**What to produce:**
All that should appear is the run of lines from the one containing "Il riflesso di seta di Nivia Chiaraluce" through the end of the records, each repeated exactly.

**Material shown:**
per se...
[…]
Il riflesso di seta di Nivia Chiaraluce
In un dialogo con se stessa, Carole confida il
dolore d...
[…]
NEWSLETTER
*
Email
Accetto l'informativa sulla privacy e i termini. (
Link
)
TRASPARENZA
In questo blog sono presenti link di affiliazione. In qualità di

**Result of the exercise:**
Il riflesso di seta di Nivia Chiaraluce
In un dialogo con se stessa, Carole confida il
dolore d...
[…]
NEWSLETTER
*
Email
Accetto l'informativa sulla privacy e i termini. (
Link
)
TRASPARENZA
In questo blog sono presenti link di affiliazione. In qualità di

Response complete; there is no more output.